Attributed to the Sabouroff Painter
Terracotta; H. 12 7/16 in. (31.6 cm)
Rogers Fund, 1921 (21.88.17)
This white-ground lekythos, attributed to the Sabouroff Painter, depicts the Greek god Hermes conducting a dead youth to Charon's boat. Known also as messenger to Zeus and protector of travelers, Hermes is shown here in his capacity as psychopompos, literally "leader of the souls." He was the deity who escorted the shades of dead mortals down to the banks of the River Styx, where Charon ferried them across to Hades.

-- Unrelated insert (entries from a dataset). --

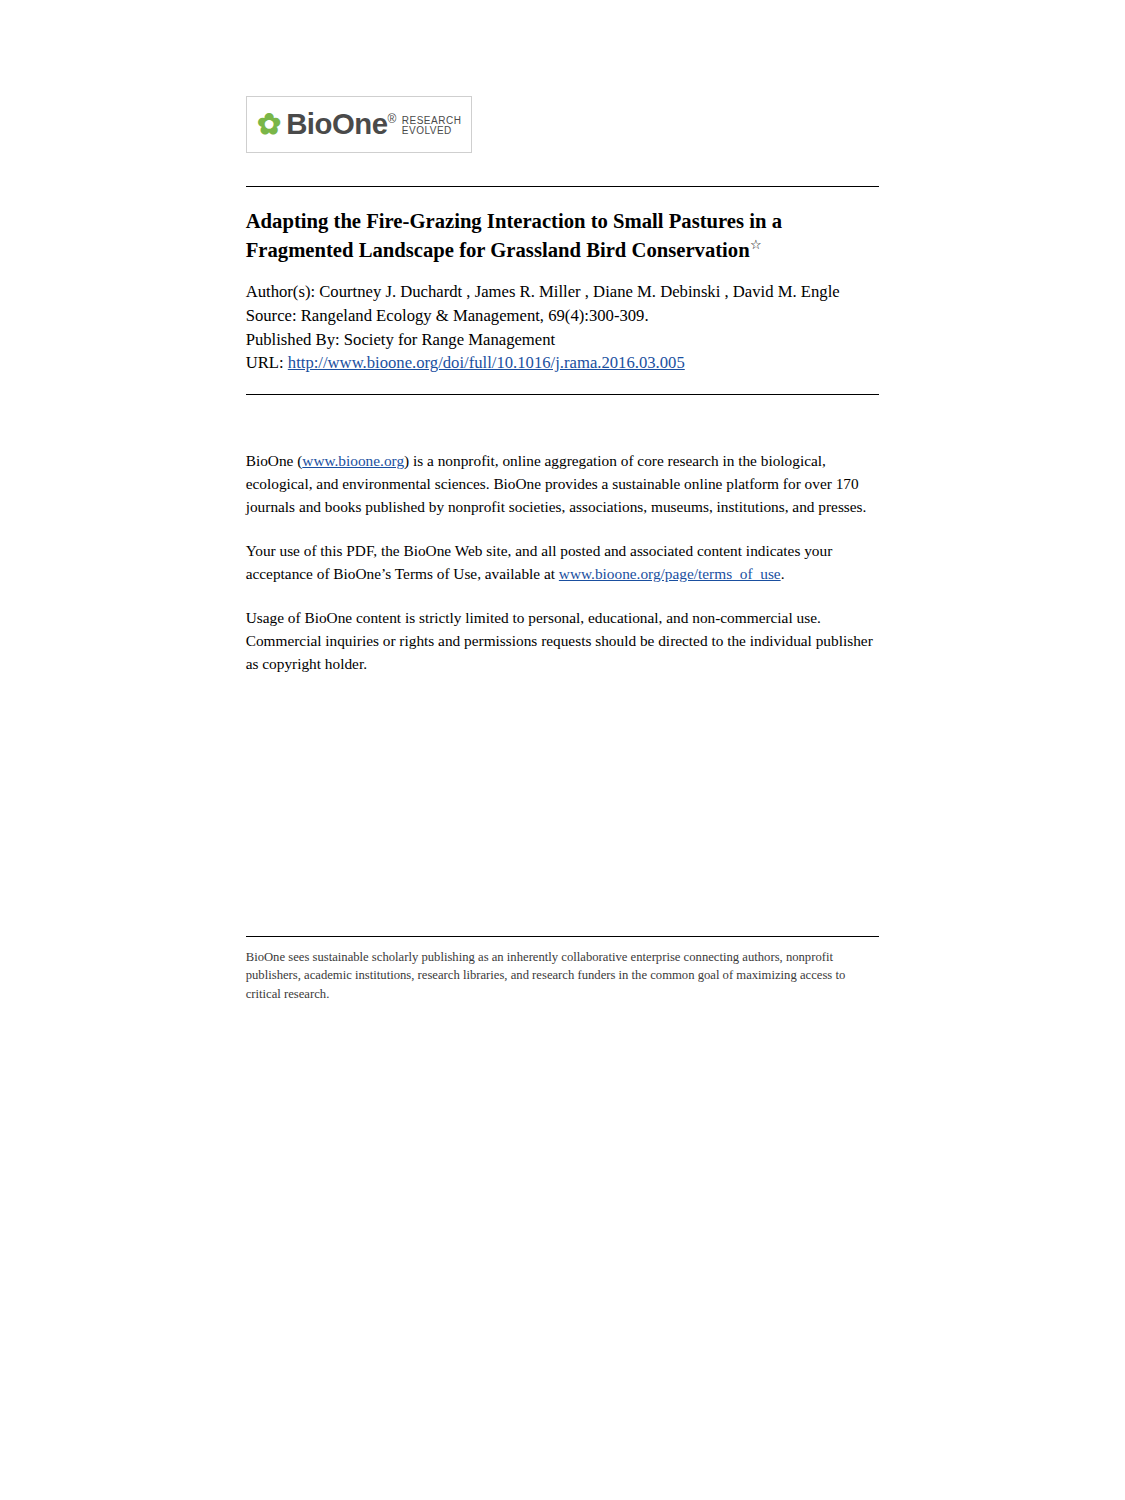✿BioOne®RESEARCH
EVOLVED
Adapting the Fire-Grazing Interaction to Small Pastures in a Fragmented Landscape for Grassland Bird Conservation☆
Author(s): Courtney J. Duchardt , James R. Miller , Diane M. Debinski , David M. Engle
Source: Rangeland Ecology & Management, 69(4):300-309.
Published By: Society for Range Management
URL: http://www.bioone.org/doi/full/10.1016/j.rama.2016.03.005
BioOne (www.bioone.org) is a nonprofit, online aggregation of core research in the biological, ecological, and environmental sciences. BioOne provides a sustainable online platform for over 170 journals and books published by nonprofit societies, associations, museums, institutions, and presses.
Your use of this PDF, the BioOne Web site, and all posted and associated content indicates your acceptance of BioOne’s Terms of Use, available at www.bioone.org/page/terms_of_use.
Usage of BioOne content is strictly limited to personal, educational, and non-commercial use. Commercial inquiries or rights and permissions requests should be directed to the individual publisher as copyright holder.
BioOne sees sustainable scholarly publishing as an inherently collaborative enterprise connecting authors, nonprofit publishers, academic institutions, research libraries, and research funders in the common goal of maximizing access to critical research.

Characteristically, the figure of Hermes is bearded and dressed in traveling clothes with a chlamys (short cloak), a petasos (broad-brimmed hat), winged sandals, and a kerykeion (herald's staff), which terminates in two entwined snakes. Greek heralds carried a similar staff as they traveled from city to city. Hermes reaches toward the youth to his left, and gestures with his staff toward Charon, who awaits their arrival. The beardless, bare-footed youth is completely enveloped in a long mantle, most likely the shroud of the deceased. Charon is depicted with his characteristic hat and exomis, a short garment pinned at one shoulder that leaves free his steering arm. The elderly ferryman is the most frequently represented mythological personality on Attic lekythoi, particularly on those attributed to the Sabouroff Painter. As on this vase, he is usually shown in his boat waiting patiently while the dead approach, accompanied usually by Hermes.
As a protector of travelers, Hermes was believed to clear the roads of stones and, in memory of this deed, herms (square pillars with carved heads and male genitals) were often dedicated along roads and where pathways crossed. Such representations were occasionally placed over graves, perhaps as a way of committing the deceased to the care of the god.